◆ EXERCISE SET:
[A] In the weaving post, reproduce the part that opens with the words containing "I spent eight" and closes with "it up properly.".
[B] Carry on the weaving post from its last sentence.

I spent eight straight hours at the loom yesterday, but I finished my final, a full week early. It was tedious and backbreaking, but I’m really happy with the results and I’m glad I pushed myself to work harder to get it done. It measures approximately 9″ by 50″, not including the fringe on either end. It reads as a story from bottom to top, something I spent a lot of time thinking about artistically and logistically and I don’t regret my decision. The way the piece is displayed is rather essential to the work as a whole, so I’ll refrain from posting full pictures until after my critique next week, when I have time to set it up properly.

The Process

dscn4471

dscn4472

The above two pictures are just to show you the process of pickup; in the top picture you can see where the blue threads have been picked up and the white thread has been shot across the fabric, and in the bottom picture you can see the different planes of thread that work to create the double cloth fabric. This particular pickup project was done based on the principle of dark and light color groups. To get images in this particular process, I start by raising all of the dark (blue) colored threads (in this case, harness one and two) and picking up, either with a knitting needle, as shown above, or a pickup stick or dowel, any threads in that particular line that will contribute to the image. For the first two passes of the shuttle, first one half of the light (white) threads are raised and the shuttle is passed, and then the same is done with the second half of the light threads (in this case, first harness two and then four). I then pick up all of the light threads and pick up the reverse of what I picked up in the blue threads, and follow the same concept of raising one half of the blue threads and then the other half for the next two shuttle passes. This is done for each individual line. It’s possible to grid out your image on graph paper before hand, and weave exactly as you plan, or you can take a more free form approach- which is always my approach. The finer the thread, the less pixelated the image (words, patterns, etc.) look. I was using a cotton with about a 44 epi, so you can see what that gives you. There are some finer figures in the image at the end of this post.

◆ Coordinate change listings:
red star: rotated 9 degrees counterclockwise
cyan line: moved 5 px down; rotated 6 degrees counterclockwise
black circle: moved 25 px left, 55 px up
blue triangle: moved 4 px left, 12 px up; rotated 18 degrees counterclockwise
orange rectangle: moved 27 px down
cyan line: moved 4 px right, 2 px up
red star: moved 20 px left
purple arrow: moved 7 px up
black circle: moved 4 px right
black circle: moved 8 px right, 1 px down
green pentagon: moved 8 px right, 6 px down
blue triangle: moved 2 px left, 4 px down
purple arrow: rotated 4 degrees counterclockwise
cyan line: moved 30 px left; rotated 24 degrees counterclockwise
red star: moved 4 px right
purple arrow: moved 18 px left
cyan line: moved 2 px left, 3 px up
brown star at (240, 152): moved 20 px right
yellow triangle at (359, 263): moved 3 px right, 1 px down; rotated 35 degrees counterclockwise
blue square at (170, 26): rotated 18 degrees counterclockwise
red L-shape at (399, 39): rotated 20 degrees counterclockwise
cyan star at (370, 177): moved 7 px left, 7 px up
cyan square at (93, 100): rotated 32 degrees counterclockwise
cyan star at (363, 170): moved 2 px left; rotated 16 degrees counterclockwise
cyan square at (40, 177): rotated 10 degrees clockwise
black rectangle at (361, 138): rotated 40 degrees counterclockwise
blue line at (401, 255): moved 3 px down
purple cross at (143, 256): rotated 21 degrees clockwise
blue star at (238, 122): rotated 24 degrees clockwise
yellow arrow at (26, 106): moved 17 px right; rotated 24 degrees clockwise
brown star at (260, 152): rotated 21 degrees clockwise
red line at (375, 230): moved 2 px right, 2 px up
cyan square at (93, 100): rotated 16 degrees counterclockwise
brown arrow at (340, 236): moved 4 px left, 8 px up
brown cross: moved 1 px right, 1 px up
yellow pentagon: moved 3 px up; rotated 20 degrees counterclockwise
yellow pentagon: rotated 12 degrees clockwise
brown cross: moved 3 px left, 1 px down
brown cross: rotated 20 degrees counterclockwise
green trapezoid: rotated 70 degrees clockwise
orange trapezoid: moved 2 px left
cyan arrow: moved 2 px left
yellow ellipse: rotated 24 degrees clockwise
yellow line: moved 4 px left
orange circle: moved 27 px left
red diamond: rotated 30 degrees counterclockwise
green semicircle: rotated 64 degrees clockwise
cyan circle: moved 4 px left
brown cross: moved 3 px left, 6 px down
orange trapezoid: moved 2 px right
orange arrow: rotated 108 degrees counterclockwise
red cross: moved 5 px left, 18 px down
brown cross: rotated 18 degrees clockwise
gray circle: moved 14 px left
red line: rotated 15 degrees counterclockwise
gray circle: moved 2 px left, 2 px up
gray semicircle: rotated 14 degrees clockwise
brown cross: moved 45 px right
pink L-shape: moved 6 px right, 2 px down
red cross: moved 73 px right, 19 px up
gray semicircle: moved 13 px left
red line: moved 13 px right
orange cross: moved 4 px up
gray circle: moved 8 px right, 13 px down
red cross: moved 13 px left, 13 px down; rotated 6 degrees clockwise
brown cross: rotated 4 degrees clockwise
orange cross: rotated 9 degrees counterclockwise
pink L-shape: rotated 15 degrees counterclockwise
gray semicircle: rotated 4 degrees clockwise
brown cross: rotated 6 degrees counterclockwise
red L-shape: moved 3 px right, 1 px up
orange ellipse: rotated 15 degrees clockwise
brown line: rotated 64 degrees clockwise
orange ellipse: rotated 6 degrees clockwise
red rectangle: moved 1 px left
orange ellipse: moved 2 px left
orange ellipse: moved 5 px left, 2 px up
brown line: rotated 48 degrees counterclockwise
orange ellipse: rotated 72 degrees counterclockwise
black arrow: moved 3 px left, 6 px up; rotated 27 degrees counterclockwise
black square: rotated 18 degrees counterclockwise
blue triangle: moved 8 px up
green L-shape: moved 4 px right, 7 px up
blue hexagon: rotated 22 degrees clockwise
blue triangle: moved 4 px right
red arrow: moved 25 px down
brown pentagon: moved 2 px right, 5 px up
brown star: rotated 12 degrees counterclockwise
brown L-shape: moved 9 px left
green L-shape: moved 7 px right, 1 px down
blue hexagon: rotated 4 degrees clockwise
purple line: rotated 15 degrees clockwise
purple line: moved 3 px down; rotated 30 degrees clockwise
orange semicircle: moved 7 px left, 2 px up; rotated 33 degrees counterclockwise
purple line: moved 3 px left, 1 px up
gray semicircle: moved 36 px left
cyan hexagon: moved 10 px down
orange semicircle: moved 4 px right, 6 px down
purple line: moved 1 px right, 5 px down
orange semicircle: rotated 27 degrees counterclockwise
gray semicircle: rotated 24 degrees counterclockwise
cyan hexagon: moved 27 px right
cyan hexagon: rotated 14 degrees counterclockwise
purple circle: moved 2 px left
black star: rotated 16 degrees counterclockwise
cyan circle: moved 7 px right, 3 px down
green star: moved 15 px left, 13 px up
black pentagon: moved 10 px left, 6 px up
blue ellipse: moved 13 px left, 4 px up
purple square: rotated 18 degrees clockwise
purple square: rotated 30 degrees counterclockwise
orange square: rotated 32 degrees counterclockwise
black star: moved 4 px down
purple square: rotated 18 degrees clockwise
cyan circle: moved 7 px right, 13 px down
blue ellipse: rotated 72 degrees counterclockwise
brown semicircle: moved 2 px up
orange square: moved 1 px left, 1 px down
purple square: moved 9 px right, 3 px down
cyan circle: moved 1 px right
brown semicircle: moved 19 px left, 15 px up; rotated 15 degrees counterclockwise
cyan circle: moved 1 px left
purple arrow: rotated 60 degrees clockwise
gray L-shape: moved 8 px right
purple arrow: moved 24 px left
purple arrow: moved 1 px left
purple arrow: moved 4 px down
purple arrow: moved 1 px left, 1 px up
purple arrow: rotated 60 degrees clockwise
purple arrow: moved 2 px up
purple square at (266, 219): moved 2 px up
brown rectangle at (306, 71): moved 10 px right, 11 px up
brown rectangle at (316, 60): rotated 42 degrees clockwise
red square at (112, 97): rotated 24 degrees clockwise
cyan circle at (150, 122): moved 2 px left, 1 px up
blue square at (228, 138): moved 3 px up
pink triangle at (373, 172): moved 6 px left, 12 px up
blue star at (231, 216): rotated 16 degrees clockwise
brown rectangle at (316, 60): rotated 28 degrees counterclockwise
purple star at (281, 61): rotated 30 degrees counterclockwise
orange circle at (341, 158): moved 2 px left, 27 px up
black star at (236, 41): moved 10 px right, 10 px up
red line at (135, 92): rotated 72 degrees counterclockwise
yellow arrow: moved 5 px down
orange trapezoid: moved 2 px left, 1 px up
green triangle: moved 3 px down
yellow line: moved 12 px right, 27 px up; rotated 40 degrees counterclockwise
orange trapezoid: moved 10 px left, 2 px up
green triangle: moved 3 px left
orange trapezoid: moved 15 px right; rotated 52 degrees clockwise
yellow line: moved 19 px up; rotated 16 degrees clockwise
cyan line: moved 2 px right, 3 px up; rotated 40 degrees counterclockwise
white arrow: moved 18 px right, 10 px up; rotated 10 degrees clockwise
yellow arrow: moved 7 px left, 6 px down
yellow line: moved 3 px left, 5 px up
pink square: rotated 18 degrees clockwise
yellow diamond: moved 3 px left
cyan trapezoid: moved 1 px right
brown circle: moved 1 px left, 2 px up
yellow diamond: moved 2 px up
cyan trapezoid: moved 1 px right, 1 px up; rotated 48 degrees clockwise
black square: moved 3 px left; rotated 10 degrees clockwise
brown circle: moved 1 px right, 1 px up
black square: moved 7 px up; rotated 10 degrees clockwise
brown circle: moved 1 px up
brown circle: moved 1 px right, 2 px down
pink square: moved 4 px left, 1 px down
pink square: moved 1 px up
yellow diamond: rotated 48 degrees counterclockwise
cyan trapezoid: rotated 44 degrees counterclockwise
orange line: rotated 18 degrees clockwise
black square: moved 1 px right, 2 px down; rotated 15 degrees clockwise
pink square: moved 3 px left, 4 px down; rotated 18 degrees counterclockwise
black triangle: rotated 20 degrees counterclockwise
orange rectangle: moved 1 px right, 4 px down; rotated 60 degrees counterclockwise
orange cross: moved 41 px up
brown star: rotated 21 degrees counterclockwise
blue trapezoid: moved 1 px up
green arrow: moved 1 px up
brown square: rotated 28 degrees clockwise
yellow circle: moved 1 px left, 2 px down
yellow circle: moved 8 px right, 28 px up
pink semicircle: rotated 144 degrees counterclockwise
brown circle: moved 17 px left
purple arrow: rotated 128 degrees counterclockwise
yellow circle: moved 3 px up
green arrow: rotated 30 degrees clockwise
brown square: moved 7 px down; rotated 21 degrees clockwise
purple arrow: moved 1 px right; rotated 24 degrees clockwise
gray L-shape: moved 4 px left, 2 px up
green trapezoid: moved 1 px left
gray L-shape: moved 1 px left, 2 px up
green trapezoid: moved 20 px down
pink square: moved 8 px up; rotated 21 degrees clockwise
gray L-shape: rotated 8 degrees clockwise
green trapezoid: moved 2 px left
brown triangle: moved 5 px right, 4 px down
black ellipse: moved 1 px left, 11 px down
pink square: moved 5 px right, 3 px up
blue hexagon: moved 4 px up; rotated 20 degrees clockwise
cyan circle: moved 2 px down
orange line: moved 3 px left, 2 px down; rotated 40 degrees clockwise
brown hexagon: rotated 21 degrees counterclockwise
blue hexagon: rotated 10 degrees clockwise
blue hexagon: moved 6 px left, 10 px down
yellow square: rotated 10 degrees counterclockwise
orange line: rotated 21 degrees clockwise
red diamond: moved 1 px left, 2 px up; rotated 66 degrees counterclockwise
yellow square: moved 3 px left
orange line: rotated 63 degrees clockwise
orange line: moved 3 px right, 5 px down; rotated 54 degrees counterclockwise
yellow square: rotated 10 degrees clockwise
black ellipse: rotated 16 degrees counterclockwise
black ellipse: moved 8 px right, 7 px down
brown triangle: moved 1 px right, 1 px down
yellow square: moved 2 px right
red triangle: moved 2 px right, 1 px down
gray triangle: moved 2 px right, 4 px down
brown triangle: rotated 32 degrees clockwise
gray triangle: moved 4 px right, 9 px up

◆ RESULTS OF THE TASKS:
[A]
I spent eight straight hours at the loom yesterday, but I finished my final, a full week early. It was tedious and backbreaking, but I’m really happy with the results and I’m glad I pushed myself to work harder to get it done. It measures approximately 9″ by 50″, not including the fringe on either end. It reads as a story from bottom to top, something I spent a lot of time thinking about artistically and logistically and I don’t regret my decision. The way the piece is displayed is rather essential to the work as a whole, so I’ll refrain from posting full pictures until after my critique next week, when I have time to set it up properly.

[B]
In other news-

It has been announced that there will be a weaving show at MICA going up on January 31st, and with any luck I’ll be able to display this piece and my Ikat piece in that show, as well as help curate it since I’ll also be taking the Spring weaving course.

dscn4473An Interlude of folk imagery, about halfway up

I’ll be taking this piece, as well as the doublecloth sample and my ikat piece to a high school tomorrow to do group critique and a college Q & A with high school seniors. If I get through this week, expect updates on my towel project and embroidery work this weekend.